Match entries in Column-I with entries in Column-II and choose the correct option.

\(\begin{array}{|l|l|} \hline \text{Column-I} & \text{Column-II} \\[0.5ex] \hline \text{A. Limiting friction} & \text{P. Has magnitude } \mu_k N \\[0.5ex] \text{B. Static friction} & \text{Q. Maximum value of static friction} \\[0.5ex] \text{C. Kinetic friction} & \text{R. Is a self adjusting force} \\[0.5ex] \hline \end{array}\)
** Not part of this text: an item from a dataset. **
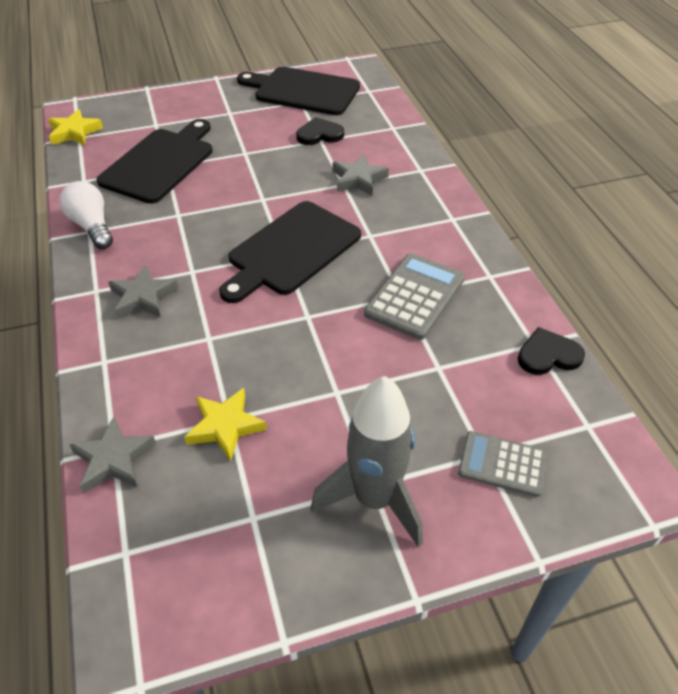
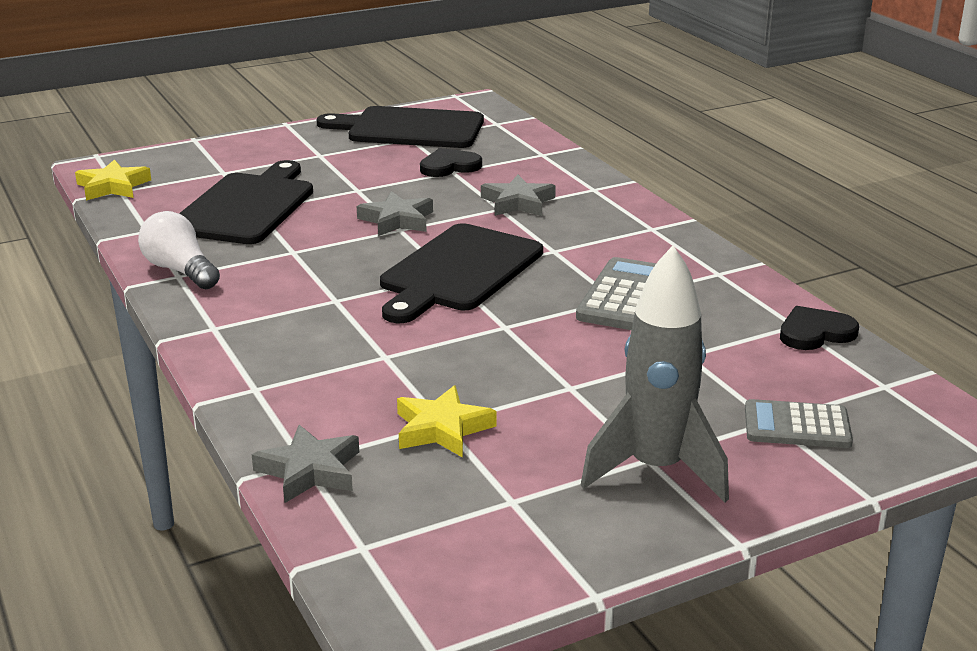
camera: 10 degrees left, 20 degrees down
grey star [108,265,179,319] -> grey star moved to [357,191,433,236]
1. A \(\rightarrow\) P, B \(\rightarrow\) Q, C \(\rightarrow\) R
2. A \(\rightarrow\) R, B \(\rightarrow\) P, C \(\rightarrow\) Q
3. A \(\rightarrow\) Q, B \(\rightarrow\) R, C \(\rightarrow\) P
4. A \(\rightarrow\) Q, B \(\rightarrow\) P, C \(\rightarrow\) R
View Answer

Limiting friction is the maximum value of static friction (A \(\rightarrow\) Q). Static friction is a self-adjusting force (B \(\rightarrow\) R). Kinetic friction has a constant magnitude of \(\mu_k N\) (C \(\rightarrow\) P).

Question 8: easy

Assertion (A): When a person walks on a rough surface, the net force exerted by surface on the person is in the direction of his motion.


Reason (R): Friction force by road on person is against motion.


 

1. (1) Both (A) & (R) are true and the (R) is the correct explanation of the (A)
2. (2) Both (A) & (R) are true but the (R) is not the correct explanation of the (A)
3. (3) (A) is true but (R) is false
4. (4) Both (A) and (R) are false
View Answer

Assertion (A) is true: To walk, a person pushes backward on the ground. By Newton's third law, the ground exerts a forward static friction force on the person's feet. This forward friction, combined with the normal force, creates a net force from the surface in the direction of motion, propelling the person forward.nReason (R) is false: For walking, the friction force exerted by the road on the person's feet is *in the direction* of the person's motion (forward friction), enabling propulsion. If friction were against the person's motion, walking would be impossible. Therefore, (A) is true but (R) is false.

Question 9: easy

Assertion (A): The driver of a moving car sees a wall in front of him. To avoid collision, he should apply brakes rather than taking a turn away from the wall.


Reason (R): Friction force is needed to stop the car or taking a turn on a horizontal road.


 

1. (1) Both (A) & (R) are true and the (R) is the correct explanation of the (A)
2. (2) Both (A) & (R) are true but the (R) is not the correct explanation of the (A)
3. (3) (A) is true but (R) is false
4. (4) Both (A) and (R) are false
View Answer

Assertion (A) is true: In an emergency, applying brakes in a straight line is generally a safer and more controlled maneuver to reduce speed and avoid collision, as sudden turns at high speed can lead to loss of control or skidding.


Reason (R) is true: Both stopping the car (through braking) and taking a turn (requiring centripetal force) on a horizontal road fundamentally rely on the friction force between the tires and the road. Reason (R) is true, but it does not explain *why* braking is preferred over turning; it merely states that friction is involved in both actions.


Therefore, (A) and (R) are true, but (R) is not the correct explanation of (A).

Question 10: easy

Assertion (A): Walking on horizontal slippery ice can be much more tiring than walking on ordinary pavement.


Reason (R): Walking on ice requires small steps to prevent slipping.


 

1. Both (A) & (R) are true and the (R) is the correct explanation of the (A)
2. Both (A) & (R) are true but the (R) is not the correct explanation of the (A)
3. (A) is true but (R) is false
4. Both (A) and (R) are false
View Answer

Assertion (A) is true due to low friction on ice. Reason (R) is also true as small steps are needed to minimize horizontal forces and prevent slipping. (R) explains why extra effort and carefulness are required, making the activity tiring.